Where Local and Global Appetites Collide

Sweet Movie Review: Kings of Pastry

mignon´s in different colours.
Image via Wikipedia

This delicious food documentary of sorts is a mouth watering treat. The French are known for their pastry and even have an event that much resembles the Olympics called MOF – Meilleurs Ouvriers de France. Paul Bocuse is a MOF.

Pastry chefs are invited to come and create a variety of meticulous architecturally designed pastries that resemble art instead of brownies.

One of the differences between the US and the French is the French never have an all-you-can-eat buffet and are appalled at the very thought. As one delivered line says, “We eat small amounts of great food for the brain.”  Here, not so much.

Sixteen pastry chefs at the top of their craft are invited to Lyon to compete for the prestigious title of MOF. The documentary tells the story of three chefs — from France, Luxemborg, and Chicago. Although the Chicagoan is really French but teaches at a Chicago’s French Pastry School, the only pastry school in the United States.  All men have sacrificed their lives and families to participate.  (Note: There are plenty of female pastry chefs in the U.S. but none participating. This is the boys club of dough and spun sugar.)

Like the Olympics, you can be perfect and practiced but if you fall during the triple axle skating challenge, it’s over. The same can be said for these dedicated pastry chefs who must race to finish masterpieces. I wonder if this is the basis for the Iron Chef on Food Network?

The audience gasps, laughs,  and even watches grown men cry.

I saw this cream puff film in Tucson at the Loft Cinema. I walked into the theatre as the previews were showing and sat down next to a fellow food writer/culinary instructor and his wife. Afterwards, we lamented there were no patisseries nearby.

  1. Here’s to the French for not indulging in all-you-can-eat buffets! I abhor Sunday brunches and holiday buffets at restaurants and the like. The atmosphere is always like a busy stockyard of cattle at the watering hole.
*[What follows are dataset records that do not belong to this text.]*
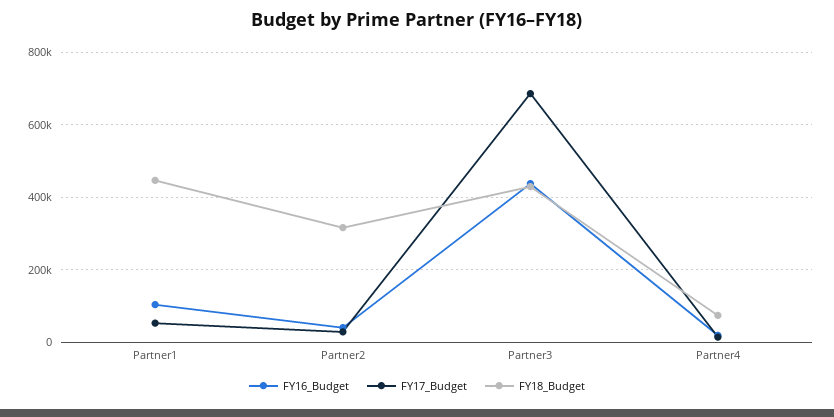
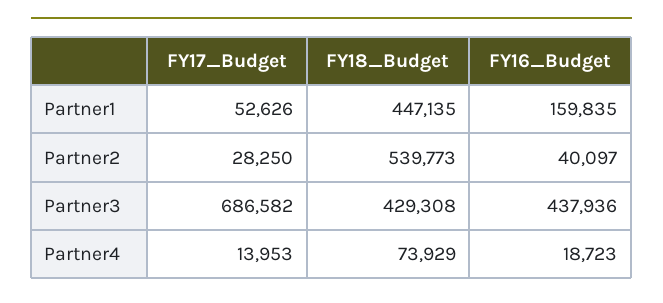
  {
    "FY16_Budget": {
-     "Partner1": 100000,
+     "Partner1": 159835,
      "Partner2": 40097,
      "Partner3": 437936,
      "Partner4": 18723
    },
    "FY17_Budget": {
      "Partner1": 52626,
      "Partner2": 28250,
      "Partner3": 686582,
      "Partner4": 13953
    },
    "FY18_Budget": {
      "Partner1": 447135,
-     "Partner2": 320000,
+     "Partner2": 539773,
      "Partner3": 429308,
      "Partner4": 73929
    }
  }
Where is the pleasure?

  2. Liset
    Thanks for your comment.

    I won’t even go to a buffet because I like to be served. Nobody serves me but me here at home. My greyhounds have never understood that concept. When I go out to a restaurant, part of the pleasure is being waited on.
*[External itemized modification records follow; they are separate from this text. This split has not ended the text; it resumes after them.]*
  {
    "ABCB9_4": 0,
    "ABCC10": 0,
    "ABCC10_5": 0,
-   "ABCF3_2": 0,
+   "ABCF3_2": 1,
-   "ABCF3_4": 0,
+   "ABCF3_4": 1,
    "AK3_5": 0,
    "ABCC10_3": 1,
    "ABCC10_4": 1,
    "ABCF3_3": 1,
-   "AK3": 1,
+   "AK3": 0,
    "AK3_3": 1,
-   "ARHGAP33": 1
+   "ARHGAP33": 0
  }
  3. Sorry I missed the movie. I agree about the buffet, in principle, but have been known to indulge nevertheless. It always seems like a bargain (which is why Americans are so large; after all, why bother with a buffet unless you make it worth the $$).

  4. Ohh, I miss a good patisserie or bakery around. Just to take a stroll through the town… Beeing raised in Europe but living in United States, that was and still is a big adjustment. I just don’t stroll anymore I’m always in the car!!! So is everybody around me. Why bother with a nice little bakery? Lets just go to Hannaford and buy more pink or blue suggar cookies!!!